How could I have been so stupid thinking a boy, whose heart was given to some other girl, would love me just as much. Second best. It's all I am, and all I ever will be; to both the world and my entire being. I only wish I could be the one that's always on his mind, but... A girl can dream, right? I'm running out of room for this final letter, I'm sorry everyone, I wish I was better and good enough for you guys...
Love, ____❤️"

That's where I signed off the letter, neatly folded it and put it in the envelope. I made sure that the envelope looked nice and that it was presentable. Once I made an approval, I left it on my desk, the top right corner tucked under my stack of books. After I fixed my desk, I made sure that the rest of my room was spotless; I changed the curtains, vacuumed the hardwood floor and carpets, dusted all of the shelves and changed the sheets on my bed. I took a step back and made sure all my belongings were symmetrical and neat, not leaving anything looking too absurd.

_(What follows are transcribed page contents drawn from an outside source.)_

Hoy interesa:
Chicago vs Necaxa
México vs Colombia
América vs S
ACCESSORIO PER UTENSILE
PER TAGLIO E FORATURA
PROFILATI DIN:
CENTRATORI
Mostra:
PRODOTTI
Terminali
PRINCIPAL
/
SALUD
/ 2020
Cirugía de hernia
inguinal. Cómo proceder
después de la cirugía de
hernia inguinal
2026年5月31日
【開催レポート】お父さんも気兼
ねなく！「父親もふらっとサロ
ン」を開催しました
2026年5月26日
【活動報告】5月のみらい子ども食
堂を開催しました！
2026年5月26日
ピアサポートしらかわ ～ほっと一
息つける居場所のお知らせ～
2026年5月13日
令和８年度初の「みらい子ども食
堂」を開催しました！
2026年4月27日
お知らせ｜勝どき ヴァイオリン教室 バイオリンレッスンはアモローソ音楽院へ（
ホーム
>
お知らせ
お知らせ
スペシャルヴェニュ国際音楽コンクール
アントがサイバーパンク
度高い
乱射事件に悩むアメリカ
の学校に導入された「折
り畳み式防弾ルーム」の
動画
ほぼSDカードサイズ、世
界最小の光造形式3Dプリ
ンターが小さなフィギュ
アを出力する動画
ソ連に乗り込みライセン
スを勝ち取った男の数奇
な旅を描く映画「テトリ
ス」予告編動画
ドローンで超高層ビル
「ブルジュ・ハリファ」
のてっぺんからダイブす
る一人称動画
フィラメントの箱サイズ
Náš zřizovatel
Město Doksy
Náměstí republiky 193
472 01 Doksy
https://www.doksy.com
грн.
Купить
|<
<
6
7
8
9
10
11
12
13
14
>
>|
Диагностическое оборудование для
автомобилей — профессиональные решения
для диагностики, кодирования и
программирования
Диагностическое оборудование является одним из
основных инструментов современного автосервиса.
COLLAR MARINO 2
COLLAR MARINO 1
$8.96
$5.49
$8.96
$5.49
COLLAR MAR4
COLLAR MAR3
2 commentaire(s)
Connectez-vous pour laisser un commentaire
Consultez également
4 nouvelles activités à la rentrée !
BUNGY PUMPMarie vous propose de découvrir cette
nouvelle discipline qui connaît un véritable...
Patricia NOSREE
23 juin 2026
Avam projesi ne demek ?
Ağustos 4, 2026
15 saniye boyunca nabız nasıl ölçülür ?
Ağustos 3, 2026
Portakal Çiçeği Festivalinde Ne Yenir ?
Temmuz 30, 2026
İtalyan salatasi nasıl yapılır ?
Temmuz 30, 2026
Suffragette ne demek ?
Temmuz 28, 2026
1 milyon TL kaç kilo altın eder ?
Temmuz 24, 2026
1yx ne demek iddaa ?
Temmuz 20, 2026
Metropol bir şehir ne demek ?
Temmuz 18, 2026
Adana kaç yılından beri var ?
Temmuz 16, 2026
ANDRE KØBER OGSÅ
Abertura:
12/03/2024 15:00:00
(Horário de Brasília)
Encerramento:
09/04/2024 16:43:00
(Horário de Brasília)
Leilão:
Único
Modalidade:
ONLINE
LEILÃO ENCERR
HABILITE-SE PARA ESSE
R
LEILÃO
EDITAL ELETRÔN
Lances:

By now, it was almost two-thirty in the morning, my mum had gone to bed almost an hour and a half ago, I just needed to make sure she was sound asleep. I peaked into her room, to see her sound asleep, and I went to back to my room, with a bottle in hand. I went into my bathroom and locked the door; I went through the a medicine cub-bard looking behind the bag of pads, to see a transparent zip-lock bag, containing my... razors. I started to feel the memories slapping me, feeling my lower arms tingle; I looked down at them, to see all the deep scars still engraved in my skin. I felt nothing; no remorse, no regret, nothing. I felt... content even some could say. I sat down on the edge of the tub, feeling the cold on the bottom of my thighs, sending a chill down my spine... I opened the bag and brought the old, mint condition razor to my arms and went at it, feeling the tiny stings filling my heart and mind with adrenaline, I felt it all over again. The memories, the pain, the excitement, it all flooded back into my mind; then I felt all the old scenarios hit me like a tsunami. I felt a pain strike the right side of my head, but I couldn't react to it, I let it stay as pain on the side of my head. I felt so exhausted after I stopped and saw the beautiful art that was overflowing on my arms. Once I was content with my doing, I looked on the sink and took the bottle in my hands, shaken and frail. I looked inside and saw that there was almost a quarter of the pills left remaining. Within three minutes of hard swallows and agonizing throat pain, I had downed them all, starting to feel fatigued and content. I sat inside of the tub and laid there, slowly drifting away from life...

"Are you all happy? Huh... Will you be happy now that I've finally went through with it? Are you guys satisfied that you've finally driven me to this point? I sure am..." I could barely keep my eyes open by then and my voice was coarse and dry. I was going to be happy again. Before I stopped breathing, I had spoken my final words.

"I'm sorry Chris... Forget about me... I love you."